Please extract every line in the records below that contains the word "difference" and copy each such line in full.

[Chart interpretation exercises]
──────────────────────────────
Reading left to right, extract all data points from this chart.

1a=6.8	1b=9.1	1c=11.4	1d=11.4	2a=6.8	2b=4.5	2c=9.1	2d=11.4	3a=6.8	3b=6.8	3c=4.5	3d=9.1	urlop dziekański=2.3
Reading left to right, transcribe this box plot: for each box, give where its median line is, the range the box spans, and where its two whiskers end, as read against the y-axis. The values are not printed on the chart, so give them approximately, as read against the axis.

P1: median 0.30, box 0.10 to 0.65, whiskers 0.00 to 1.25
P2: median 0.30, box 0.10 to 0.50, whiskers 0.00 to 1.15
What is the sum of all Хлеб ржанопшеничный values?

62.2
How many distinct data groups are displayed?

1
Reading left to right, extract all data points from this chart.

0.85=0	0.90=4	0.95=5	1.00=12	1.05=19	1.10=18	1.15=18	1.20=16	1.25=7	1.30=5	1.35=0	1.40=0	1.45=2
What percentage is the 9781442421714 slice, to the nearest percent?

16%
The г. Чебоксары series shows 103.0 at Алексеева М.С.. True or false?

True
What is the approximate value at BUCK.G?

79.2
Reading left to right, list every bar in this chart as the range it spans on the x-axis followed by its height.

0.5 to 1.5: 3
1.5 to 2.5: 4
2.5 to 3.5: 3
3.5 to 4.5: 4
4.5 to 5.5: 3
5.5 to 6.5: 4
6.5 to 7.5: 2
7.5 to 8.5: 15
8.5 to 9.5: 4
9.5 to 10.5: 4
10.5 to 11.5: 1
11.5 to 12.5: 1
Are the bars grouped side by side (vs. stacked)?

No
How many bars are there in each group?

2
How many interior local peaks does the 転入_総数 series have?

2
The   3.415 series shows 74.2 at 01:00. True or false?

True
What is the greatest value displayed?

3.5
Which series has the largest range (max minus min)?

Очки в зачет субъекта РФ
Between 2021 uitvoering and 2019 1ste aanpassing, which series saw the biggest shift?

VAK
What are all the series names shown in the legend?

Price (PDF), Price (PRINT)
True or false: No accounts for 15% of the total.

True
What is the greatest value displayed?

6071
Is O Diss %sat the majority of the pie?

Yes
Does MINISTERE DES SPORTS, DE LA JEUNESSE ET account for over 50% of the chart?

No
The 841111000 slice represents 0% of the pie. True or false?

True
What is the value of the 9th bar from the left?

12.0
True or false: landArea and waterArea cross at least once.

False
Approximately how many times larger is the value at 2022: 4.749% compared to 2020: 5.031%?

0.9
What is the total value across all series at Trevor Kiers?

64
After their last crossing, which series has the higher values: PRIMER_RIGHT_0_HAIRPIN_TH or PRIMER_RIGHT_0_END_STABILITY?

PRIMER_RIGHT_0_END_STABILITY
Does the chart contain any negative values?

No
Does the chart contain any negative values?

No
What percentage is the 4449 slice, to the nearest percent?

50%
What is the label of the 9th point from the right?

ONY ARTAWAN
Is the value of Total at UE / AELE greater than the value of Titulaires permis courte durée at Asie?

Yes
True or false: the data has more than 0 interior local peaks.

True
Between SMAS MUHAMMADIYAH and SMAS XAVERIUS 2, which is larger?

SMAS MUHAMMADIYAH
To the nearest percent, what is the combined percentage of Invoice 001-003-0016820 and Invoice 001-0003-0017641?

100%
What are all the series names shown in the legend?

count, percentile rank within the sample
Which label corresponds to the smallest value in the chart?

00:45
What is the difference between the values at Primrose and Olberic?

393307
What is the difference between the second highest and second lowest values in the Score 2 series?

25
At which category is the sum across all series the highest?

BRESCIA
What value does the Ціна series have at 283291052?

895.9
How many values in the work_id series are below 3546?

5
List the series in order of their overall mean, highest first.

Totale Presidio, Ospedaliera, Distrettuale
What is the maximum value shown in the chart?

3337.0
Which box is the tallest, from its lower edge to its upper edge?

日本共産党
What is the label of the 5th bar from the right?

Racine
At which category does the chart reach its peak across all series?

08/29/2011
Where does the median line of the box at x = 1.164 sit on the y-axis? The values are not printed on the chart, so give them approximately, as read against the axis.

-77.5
──────────────────────────────
> TASK RESPONSE:
What is the difference between the values at Primrose and Olberic?
What is the difference between the second highest and second lowest values in the Score 2 series?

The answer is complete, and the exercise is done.